I would appreciate help with the following question:
Let $(A,<)$ a linear ordered set.
a. Let $F\subseteq P(A)$. Prove that the following relation is a partial order in $F$: $X\lhd Y$ for $X,Y\in F$ if and only if $X$ is initial of $Y$.
b. Using Zorn's lemma, prove that there exists a well-ordered subset $B\subseteq A$, such that for all $a\in A$ exists $b\in B$ such that $a\leq b$.
Edit:
Regarding (a), my lecturer defined in the course a partial relation as an antireflexive relation and a transitive relation.
Also we defined initial of $A$ as $A_x = \{a\in A: a<x \}$
Having saying that, I need to show that for any $X\in F$,$X \not\lhd X$, and for any $X,Y,Z\in F$, such that $X\lhd Y$, $Y\lhd Z \Rightarrow X\lhd Z$.
I intuitively understand why these things are true, but have difficulty in formal and convincing formulation.

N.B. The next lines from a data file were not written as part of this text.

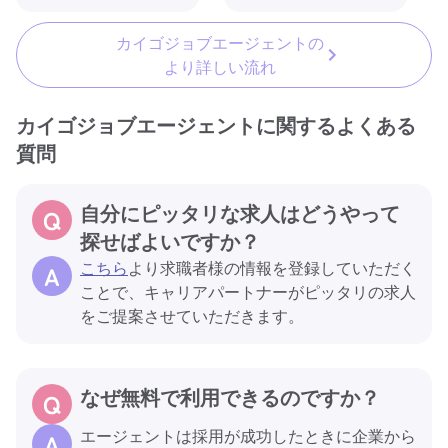
カイゴジョブエージェントの
より詳しい流れ
カイゴジョブエージェントに関するよくある
質問
自分にピッタリな求人はどうやって
探せばよいですか？
こちら
より求職者様の情報を登録していただく
ことで、キャリアパートナーがピッタリの求人
をご提案させていただきます。
なぜ無料で利用できるのですか？
エージェントは採用が成功したときに企業から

In a certain sense, the initial of a set necessarily has one element that does not exist there, the element that defines the initial, so obviously a set cannot be its own initial because all the members are there, and from the definition of the initial there should be one member that does not exist, but this does not feel like a good wording to me and convincing.
Regarding transitivity, I also have difficulty with the convincing and formal explanation, if $X\lhd Y$, $Y\lhd Z$ then from initial's definition exists $a\in Y, b\in Z$ such that $X=Y_a=\{y\in Y: y<a \}$ and $Y=Z_b=\{z\in Z: z<b \}$. I think I should eventually say that $X=Z_a=\{z\in Z: z<a \}$ but I am not quite sure how to get there.
Regarding (b), I learned that Zorn's lemma states:
Suppose a partially ordered set $P$ has the property that every chain in $P$ has an upper bound in $P$. Then the set $P$ contains at least one maximal element.
I know I need to define a set with a partial order relation and show that each chain has an upper bound, but I don't really know which set to define. I thought about the set of all well-ordered subsets of $A$ such that for every $a\in A$ there exists $b$ in the subset such that $a\leq b$, but this is what needs to be proved and it feels like a circular and incorrect argument.